The family-owned Forbes hired Deutsche Bank to represent it after receiving a number of informal inquiries from possible suitors in recent months, Forbes Media CEO Mike Perlis said in a memo to employees.

"The frequency and serious nature of these overtures have brought us to a decision point," Perlis wrote.

"We're organizing a process to test the waters regarding a sale of Forbes Media," said Perlis, adding that the company expects "interest from numerous suitors."

A sale would involve Forbes Magazine, which dates to 1917, as well as the company's digital properties and conference business. Forbes is also known for its annual ranking of billionaires.

Perlis said Forbes had done well in a shifting media landscape, growing its digital revenues over 25 percent by the end of the year. The company expects 2013 to be its best year financially in six years.

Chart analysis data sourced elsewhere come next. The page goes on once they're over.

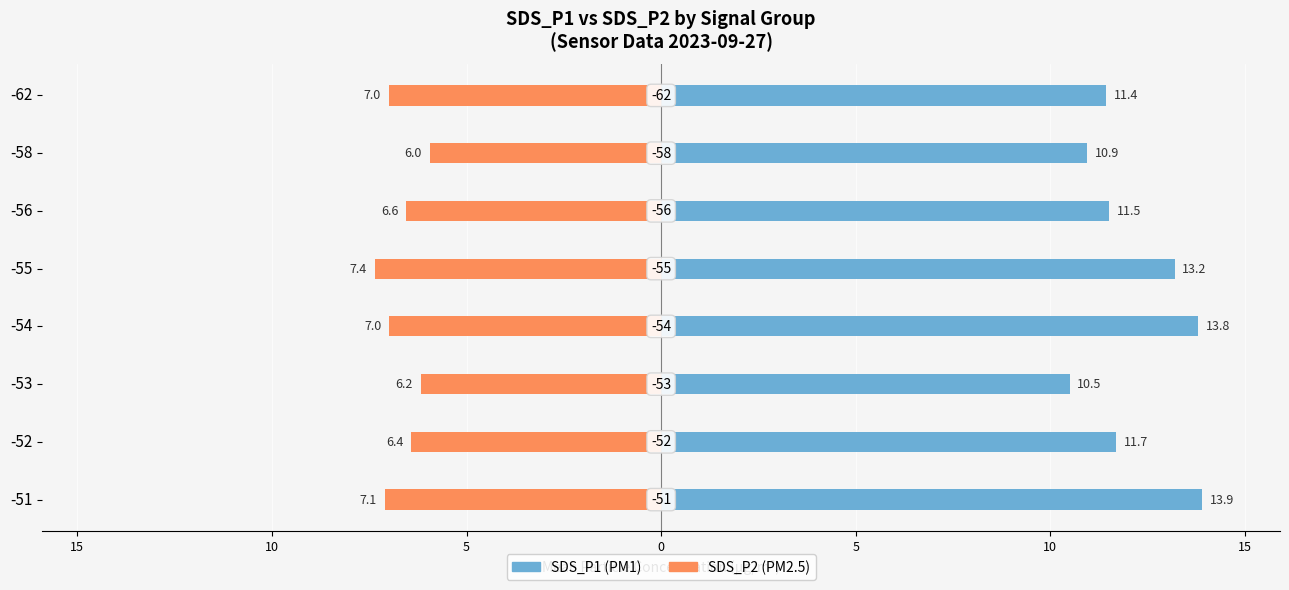

At how many categories does at least one series exceed 6?

8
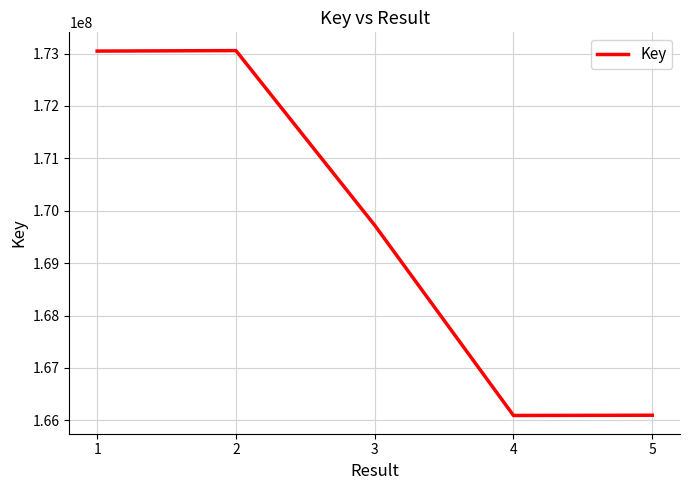

What is the average value?

169603920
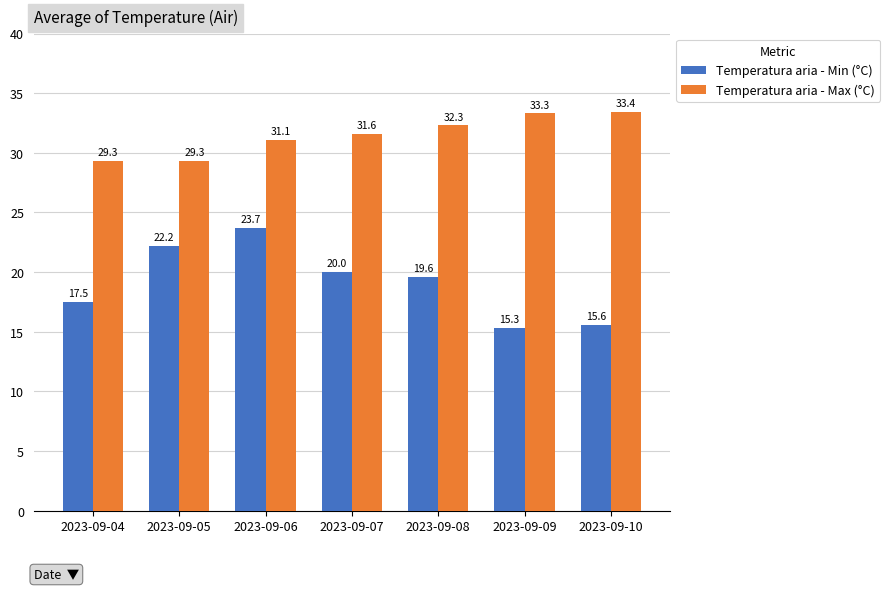

Reading right to left, extract all data points from this chart.

Temperatura aria - Min (°C): 2023-09-10=15.6	2023-09-09=15.3	2023-09-08=19.6	2023-09-07=20.0	2023-09-06=23.7	2023-09-05=22.2	2023-09-04=17.5
Temperatura aria - Max (°C): 2023-09-10=33.4	2023-09-09=33.3	2023-09-08=32.3	2023-09-07=31.6	2023-09-06=31.1	2023-09-05=29.3	2023-09-04=29.3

Forbes touts itself for its unparalleled access to the rich and powerful, boasting on its website of an "unbroken string of agenda-setting cover stories" with Bill Gates, Oprah Winfrey, Jeff Bezos and other luminaries.

"What distinguishes Forbes from other media brands is our exceptional access to the world's most powerful people-the game changers and disruptors who are advancing industries across the globe," Forbes said on its website.

Forbes marketing literature cited a 2012 "affluent survey" that rated Forbes' "Total Affluent Audience" at 1.2 million, ahead of Fortune with 1.1 million and Business Week with 1.0 million.

The literature also said the company has more than 1,000 staff writers and commentators and that the company's innovative approach to social media has won numerous adherents. Unique visits to the site have risen from 12 million to 26 million in he last three years, Perlis said in his note.

The editor of the flagship magazine is Steve Forbes, 66, a two-time presidential candidate known for promoting a "flat" income tax.

The magazine rose to prominence under Steve Forbes's father Malcolm Forbes, an unabashed promoter of free markets, with a lavish lifestyle, who had his personal jet named "Capitalist Tool."

Malcolm Forbes, who died in 1990, was known for collecting motorcycles, Faberge eggs and hot air balloons, and owned a chateau in Normandy.

The publication was launched in 1917 by Malcolm Forbes's father, Scottish immigrant B.C. Forbes.